Overall, analyzing a decade’s worth of HUMIES papers seems to suggest that when combined effectively with domain-specific knowledge, GP and GA are approaches to EC that are highly effective in producing human-competitive results, in a very wide array of fields. We strongly encourage further research in the human-competitive domain, particularly with EC approaches such as GA and GP, used in conjunction with human knowledge in the current field. One aspect that we note in particular is the significance of collaboration with experts outside the computer science domain, which leads to several interesting insights in multiple fields.

We would also like to mention the gradual shift from a high Artificial Intelligence to Human Intelligence (A/I) ratio, towards a focus on the additional intelligence gained by using an intelligent system, irrespective of how much human intelligence one supplies to it. One interesting aspect that must be brought up when moving away from high (A/I) is interpretability, particularly when a human is involved in a feedback loop used to improve the system. In her recent work, Cynthia Rudin has been suggesting interpretability as a key feature in several prediction systems, and notes that experts are more likely to use an interpretable system compared to a black box system that they do not understand (Letham et al. 2012; Rudin et al. 2012; Wang et al. 2013). While most of evolutionary computation has historically been using a black-box approach, interpretability might eventually become rather important too (both in EC-based approaches and in other machine learning approaches) to build human-competitive systems, particularly when human experts are involved in both building the system and improving its quality.

In a recent paper Kiri Wagstaff argues that much of current machine learning (ML) research has lost its connection to problems of import to the larger world of science and society (Wagstaff 2012). In reference to the much-used (and perhaps much-abused) UCI archive she eloquently writes,

“Legions of researchers have chased after the best iris or mushroom classifier. Yet this flurry of effort does not seem to have had any impact on the fields of botany or mycology.”

Wagstaff identifies several problems that underlie the “Machine Learning for Machine Learning’s Sake” stance, including: overly focusing on benchmark data sets, with little to no relation to the real world; too much emphasis on abstract metrics that ignore or remove problem-specific details, usually so that numbers can be compared across domains; and lack of follow-through:

“It is easy to sit in your office and run [some] algorithm on a data set you downloaded from the web. It is very hard to identify a problem for which machine learning may offer a solution, determine what data should be collected, select or extract relevant features, choose an appropriate learning method, select an evaluation method, interpret the results, involve domain experts, publicize the results to the relevant scientific community, persuade users to adopt the technique, and (only then) to truly have made a difference.”

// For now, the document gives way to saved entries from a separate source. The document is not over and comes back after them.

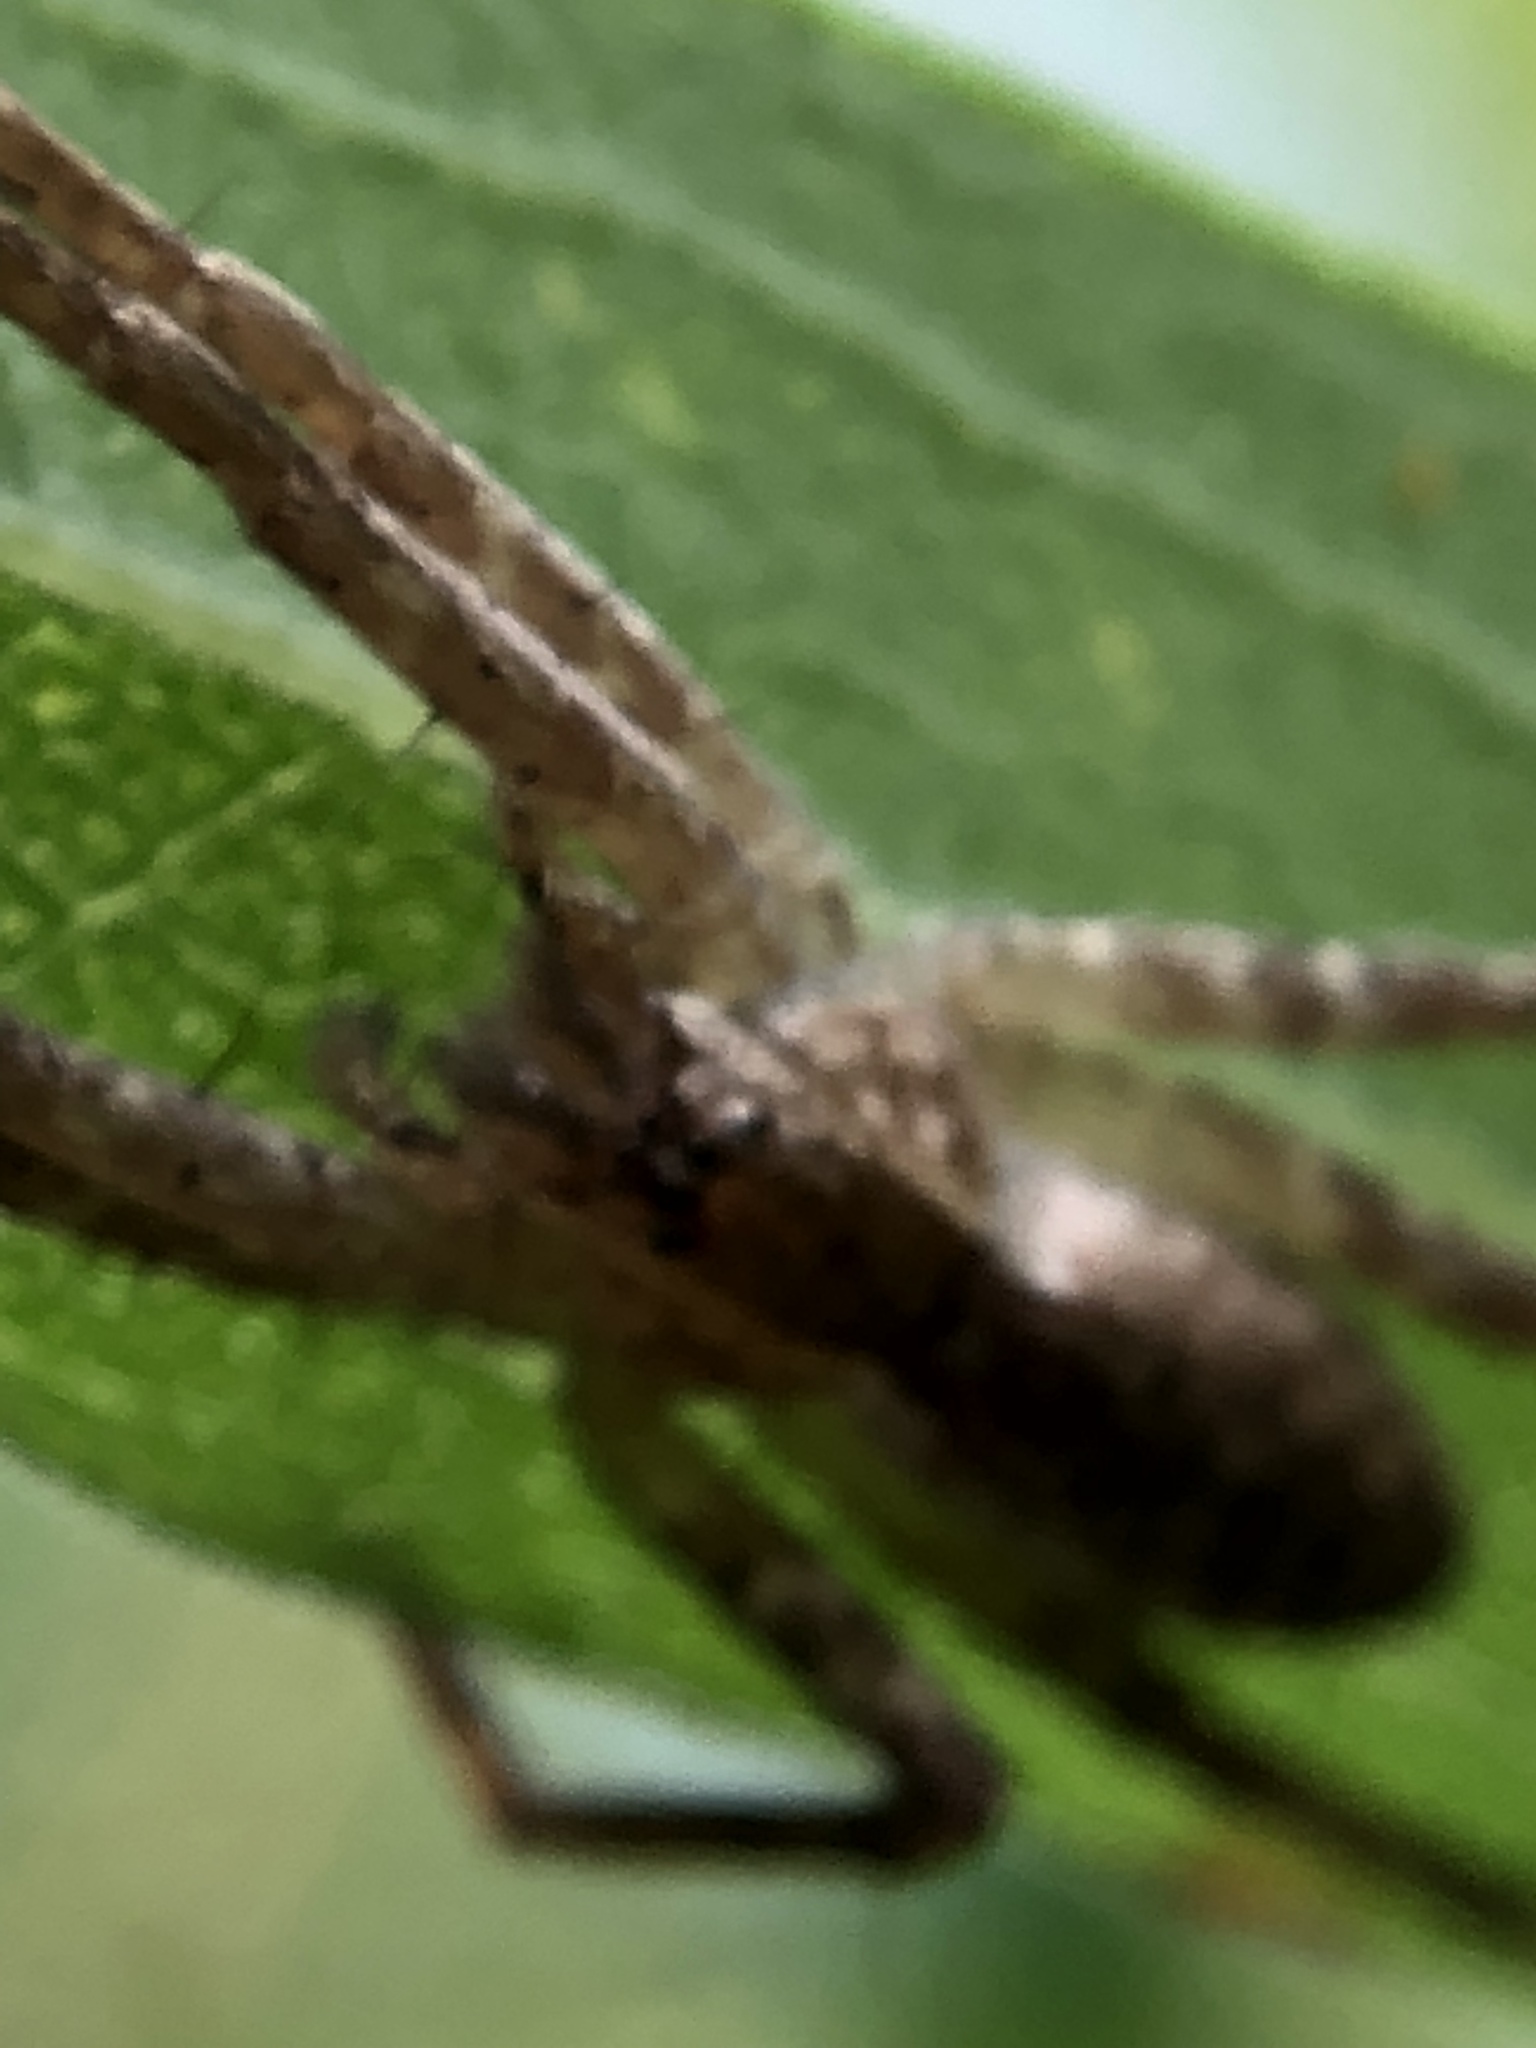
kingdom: Animalia
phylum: Arthropoda
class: Arachnida
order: Araneae
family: Pisauridae
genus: Pisaurina
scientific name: Pisaurina mira
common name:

She argues for making machine learning matter: asking how one’s work impacts the original problem domain; greater involvement of domain experts; and considering the potential impact on society of a problem one elects to work on. She proposes a number of admirable Impact Challenges as examples of machine learning that matters, e.g., a law passed or a legal decision made that relies on the result of an ML analysis, and $ 100 M saved through improved decision making provided by an ML system.

We think that Wagstaff actually bolsters research into human-competitive results produced by EC. Despite her opining that, “human-level performance is not the gold standard. What matters is achieving performance sufficient to make an impact on the world”, we think that the problems in Table 9.2 are very strongly coupled to the real world. Indeed, most, if not all, of them have involved expertise (and often actual experts) in a real-world problem domain, and the competition itself sets out to underscore the impact of such research on society at large. Thus, the HUMIE winners may all be unknowingly responding to Wagstaff’s challenge, creating machine learning that matters.